Friday, April 12, 2024

Everyone Loves Me

I watched the lead actor in this one (Lin Yi) in Put Your Head on My Shoulder and quite liked him in it, so when I saw he was in Everyone Loves Me, I thought I'd give it a try. It's a similar kind of set up -- enemies to lovers. But going both ways. 

So, in this one, the female lead, Yue Qian Ling (actress Zhou Ye), is a digital artist and works as an intern on an otome game while she finishes up her degree. Gu Xun (Lin Yi) is a game designer (programmer/idea guy?) who is known as an aloof dude. Qian Ling is enamored with Gu Xun, but he really has never paid any attention to her...

Which isn't totally true. They're actually in a FPS gaming group together, but there they go under the avatars "Campus Hunk" and "Sticky Dough Twist". They also even play at the same arcade and are often vying against each other for first place. Gu Xun is very interested in Sticky Dough Twist, not knowing it's Qian Ling. While gaming, she's talented, harsh, and tells it like it is. When she asks for advice on how to get her crush to like her, he gives her advice to act like a timid, weak "I need saving" kind of girl, which is nothing at all like she's like.
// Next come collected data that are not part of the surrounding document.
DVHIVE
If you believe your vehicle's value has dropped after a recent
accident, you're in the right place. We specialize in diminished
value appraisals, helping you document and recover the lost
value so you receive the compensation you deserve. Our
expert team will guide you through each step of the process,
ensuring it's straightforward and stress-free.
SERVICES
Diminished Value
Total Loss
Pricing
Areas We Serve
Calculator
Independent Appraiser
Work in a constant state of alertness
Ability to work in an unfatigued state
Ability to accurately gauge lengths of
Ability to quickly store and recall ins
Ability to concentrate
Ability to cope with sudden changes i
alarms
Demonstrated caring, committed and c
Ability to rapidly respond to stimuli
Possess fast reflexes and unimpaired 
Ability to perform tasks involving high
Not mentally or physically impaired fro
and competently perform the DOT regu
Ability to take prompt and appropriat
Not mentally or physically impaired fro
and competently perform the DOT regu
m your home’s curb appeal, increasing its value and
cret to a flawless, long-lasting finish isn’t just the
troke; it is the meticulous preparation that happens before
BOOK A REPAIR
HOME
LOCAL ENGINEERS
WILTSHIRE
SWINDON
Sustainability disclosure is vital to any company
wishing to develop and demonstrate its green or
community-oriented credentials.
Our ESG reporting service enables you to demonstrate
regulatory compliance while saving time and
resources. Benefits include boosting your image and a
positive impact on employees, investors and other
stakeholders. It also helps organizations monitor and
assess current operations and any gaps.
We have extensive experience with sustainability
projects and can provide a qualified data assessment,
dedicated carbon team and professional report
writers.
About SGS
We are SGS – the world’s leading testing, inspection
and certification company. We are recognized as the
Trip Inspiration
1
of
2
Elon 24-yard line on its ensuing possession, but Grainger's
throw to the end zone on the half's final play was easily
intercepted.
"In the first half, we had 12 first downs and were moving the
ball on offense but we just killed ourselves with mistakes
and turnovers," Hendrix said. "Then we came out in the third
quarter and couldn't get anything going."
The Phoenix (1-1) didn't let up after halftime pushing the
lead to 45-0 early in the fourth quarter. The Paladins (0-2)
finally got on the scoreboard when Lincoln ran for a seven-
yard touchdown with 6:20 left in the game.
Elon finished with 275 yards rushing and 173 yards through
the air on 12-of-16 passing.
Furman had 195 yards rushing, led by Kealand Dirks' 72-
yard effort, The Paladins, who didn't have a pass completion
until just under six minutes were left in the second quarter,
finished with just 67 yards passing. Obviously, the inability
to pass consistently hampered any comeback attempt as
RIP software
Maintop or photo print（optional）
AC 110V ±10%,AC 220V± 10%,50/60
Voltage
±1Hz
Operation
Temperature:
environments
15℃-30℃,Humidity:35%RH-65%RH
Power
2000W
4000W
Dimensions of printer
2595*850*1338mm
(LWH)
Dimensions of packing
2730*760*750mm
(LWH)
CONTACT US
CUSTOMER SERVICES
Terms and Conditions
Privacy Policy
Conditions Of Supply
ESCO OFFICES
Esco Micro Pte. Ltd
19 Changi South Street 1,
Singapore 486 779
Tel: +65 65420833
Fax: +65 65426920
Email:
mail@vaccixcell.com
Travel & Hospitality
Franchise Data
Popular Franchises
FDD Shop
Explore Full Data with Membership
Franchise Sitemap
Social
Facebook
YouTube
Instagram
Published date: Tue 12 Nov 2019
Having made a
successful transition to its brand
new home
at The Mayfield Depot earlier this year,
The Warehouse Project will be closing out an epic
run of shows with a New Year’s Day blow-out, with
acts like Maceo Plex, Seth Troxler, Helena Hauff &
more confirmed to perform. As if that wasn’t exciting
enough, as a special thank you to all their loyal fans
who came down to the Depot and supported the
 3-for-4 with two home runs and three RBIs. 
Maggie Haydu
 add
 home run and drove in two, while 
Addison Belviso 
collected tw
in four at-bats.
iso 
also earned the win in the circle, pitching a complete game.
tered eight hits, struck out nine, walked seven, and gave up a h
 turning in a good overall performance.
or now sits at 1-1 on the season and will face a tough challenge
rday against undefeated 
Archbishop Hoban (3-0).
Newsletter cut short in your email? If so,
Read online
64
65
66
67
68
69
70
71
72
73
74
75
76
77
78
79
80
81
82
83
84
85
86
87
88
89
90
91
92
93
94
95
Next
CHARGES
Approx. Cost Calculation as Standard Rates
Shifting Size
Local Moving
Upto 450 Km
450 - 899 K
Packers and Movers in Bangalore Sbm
But she tries it. But it of course backfires because she's trying the "naive" girl shtick on HIM and he hates those kind of girls. 

Here is where I gotta say this show isn't as good as Put Your Head on My Shoulder. She's (for the first 6 episodes) trying SO hard to re-make herself into what she thinks he wants and is SO forgiving when he's a total ass to her. It's painful. And, I mean, I get why he gets annoyed at her, because anyone with a brain would be annoyed by her. But he is a total ass. As a viewer, I was getting mad at both of them--her for trying to hard to completely change herself just for a guy that treats her like garbage and him for just being a jerk.

After episode 6 I was thinking that I'd just give it up. But I thought I'd at least check some reviews to see if it improves (especially after I realised it had over 20 episodes, even if they are just 40ish minutes instead of an hour). And the couple of reviews I clicked on seemed to note the same dragging issue BUT they all said episode 7 is where it picks up. 

So I figured I'd give it another couple and watched episode 7 and 8. It does improve. Basically, she confesses as Qian Ling and he rejects her in a very public way. That FINALLY FFS snaps her out of it and she vows to have nothing else to do with him. But, in the same episode, when she's venting to her online gaming group that night, he figures out that she's Sticky Dough Twist. So now the tables have been turned. 

He's trying to apologise and explain himself and she's having none of it -- and finally acting like herself instead of a meek idiot girl.

Though I still have reservations as some of the reviews also talk about the increase in Chinese censorship and how that's led to a very lacklustre story (particular in the actual romance part). So I think I will probably continue watching it BUT I don't have super high expectations and I very very seriously doubt I'll like it more than PYHOMS. I may, honestly, just stick it out until they actually get together and then see if I want to stick around after that. It does remind me why I usually stick to the Korean stuff over the Chinese stuff, though I really would like to get better at Chinese.

Though, to be fair, I don't think it's the actors in this case--it's more the writing/plot.

Oh, and I forgot the second lead couple. The dude is one of Gu Xun's friends/co-worker and the girl is his very socially anxious assistant. I mean, it's actually painful to watch her. Other than for "plot reasons" I have no idea why he wouldn't have either fired her or reassigned her to a role where she doesn't have to talk to people. She can work if she doesn't have to actually, you know, communicate or talk to others. Things kinda essential to an executive assistant...

Lastly, I'll mention the game stuff -- I'm adjacent to programmers / otome knowledge / game design enough that I was interested in that side of the plot as well. Some of it is kinda realistic, but other bits really aren't (unless Chinese dev shops are totally different). But I think that's somewhat for the drama and office politics.

Oh. And the title is stupid. 

Edit: Hm. Ok. I've made it through episode 16 but I'm really kind of annoyed. One, they'd all be fired. They all act so inappropriately. It's like their 12 year olds, the lot of them, including some of the 'older' bosses. And he's STILL not confessed his feelings and now she's more or less back to liking him. I dunno. I'm feeling very waffle-y about it.